Why Let Us Entertain You made for uncomfortable viewing

Dominic Sandbrook

WARNING: This article contains strong language.

Having seen Dominic Sandbrook’s previous BBC Two documentary series, Tomorrow’s Worlds: The Unearthly History of Science Fiction, I was at first looking forward to seeing his new series, about how Britain’s main export is now culture rather than the manufacturing industry.

However, a few weeks ago I came across a review of the book which accompanies the series. The review was in Private Eye, so it’s not that surprising that the review was rather scathing. After all if it is not scathing, then it doesn’t deserve a place in the Eye. It was mainly attacking Sandbrook’s right-wing viewers, washing over certain aspects of culture like punk for example. Perhaps this attack was not surprising giving Sandbrook’s own attack on satire he make during the second episode in the series, and how he argues that it single-handedly fails to bring down the establishment – and indeed it relies on the establishment to survive.

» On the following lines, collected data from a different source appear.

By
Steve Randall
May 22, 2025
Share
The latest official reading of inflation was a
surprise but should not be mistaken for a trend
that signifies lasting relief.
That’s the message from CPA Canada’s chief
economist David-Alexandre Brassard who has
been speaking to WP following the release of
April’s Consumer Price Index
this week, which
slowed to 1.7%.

When I came across this, which occurs in the second episode of the series in which Sandbrook claims that the British public’s favourite subjects are the posh, the wealthy and the privileged, I was heavily conflicted. When Sandbrook claimed the humour in That Was The Week That Was was not that good, the phrase that came out of my mouth was: “Cunt!” However, there is that part of me that agreed with him on satire. Most satirists, and indeed most comedians, are left-wingers attacking right-wing governments. I myself I should point, tend to lean to the left too. However, in the fourth episode where Sandbrook champions self-made icons and liberal individualism, he claims that celebrities rather than politicians have given more opportunities to women and gay people. In the early 20th century no-one dared come out as gay. In the early 21st century no-one dares come out as Tory.

American satirist Tom Lehrer said that satire died when they gave Henry Kissinger a Nobel Peace Prize. I say it was only wounded. Satire will certainly die however if the next General Election is between Boris Johnson and Jeremy Corbyn. Johnson became popular of the back of the satirical Have I Got News for You, and most satirists will never mock Corbyn because they would support him. The whole thing is FUBAR.

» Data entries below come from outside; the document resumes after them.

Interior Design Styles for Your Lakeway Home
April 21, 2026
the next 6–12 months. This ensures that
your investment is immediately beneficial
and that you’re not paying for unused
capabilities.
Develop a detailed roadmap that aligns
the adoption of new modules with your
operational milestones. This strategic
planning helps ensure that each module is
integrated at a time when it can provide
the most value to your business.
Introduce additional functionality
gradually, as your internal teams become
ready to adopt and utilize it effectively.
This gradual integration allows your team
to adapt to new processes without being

Another aspect across the whole series is Sandbrook’s claim that our modern cultural dominance all comes from Victorian values. As stated in the second episode, there is our love of the privileged, which manifests itself in stately home TV shows like Brideshead Revisited, Downton Abbey, Upstairs Downstairs and the sitcom To The Manor Born. The third episode however deals explicitly with Victorian values such as charity (Live Aid), exploration (Doctor Who), and the changing role of the working class (the novels of Catherine Cookson), and our fears of power (The Lord of the Rings).

Watching the series, I became increasingly both annoyed by the idea of how supposedly culture is something you make by yourself and how we look back to Victorian values, and treasure things like the monarchy (I for one am no monarchist). Sandbrook also talks about the popularity of novels set in Victorian boarding schools, with the central boy removed from his parents either by living way or the fact they are dead altogether, like Harry Potter whose parents are murdered.

However, there is also that part of me that cannot deny that aspects of this are true. This something I know due to my knowledge of Japanese animation and comics, which I regularly write about for this website. Japan’s manga comics, arguably that country’s biggest cultural export, started when the Victorian British first came to the country with magazine’s like Punch. Sandbrook talks about the impact of London’s Swinging Sixties in establishing British coolness around the world. Also in the 1960s, Japan’s most famous toy was created by someone living in London at the time, and to this day Hello Kitty is a Londoner. There are various Japanese street fashions modelled on the Victorian look, and many of Japan’s most popular manga are set in Victorian Britain. If I were to adapt any manga for British television, it would be the hugely popular Black Butler, which features a 13-year-old Victorian earl whose parents are murdered.

Part of my anger comes from the fact that Sandbrook talks about how we don’t really have industry anymore. Where I’m from in Teesside, our steelmaking industry has recently collapsed in Redcar, and I don’t think any form major cultural change is going to happen any time soon. If it does it will probably be no better than when Channel 4 coming to my hometown of Stockton-on-Tees to film Benefits Street, because that is seemingly all we deserve by the look of things.

The problem here is that I feel the hypocrisy creeping into me. I want everyone collectively to help each other, but deep down what I want is respect for other people for myself, to prove that I have the knowledge to make myself respected as either a critic, a writer, an expert or some other influential figure, and I know that it won’t come about unless I do something about it like those self-made Victorians and celebs, by standing out of the collective and somehow trying to prove I’m better than everyone I should supposedly see as below me.

I want your fucking respect, and I fucking hate myself for wanting it. I think I might be one who deserves the label of: “Cunt!”

Dominic Sandbrook: Let Us Entertain You is broadcast at 21.00 on Wednesday nights. His book that accompanies the series, “The Great British Dream Factory”, is out now.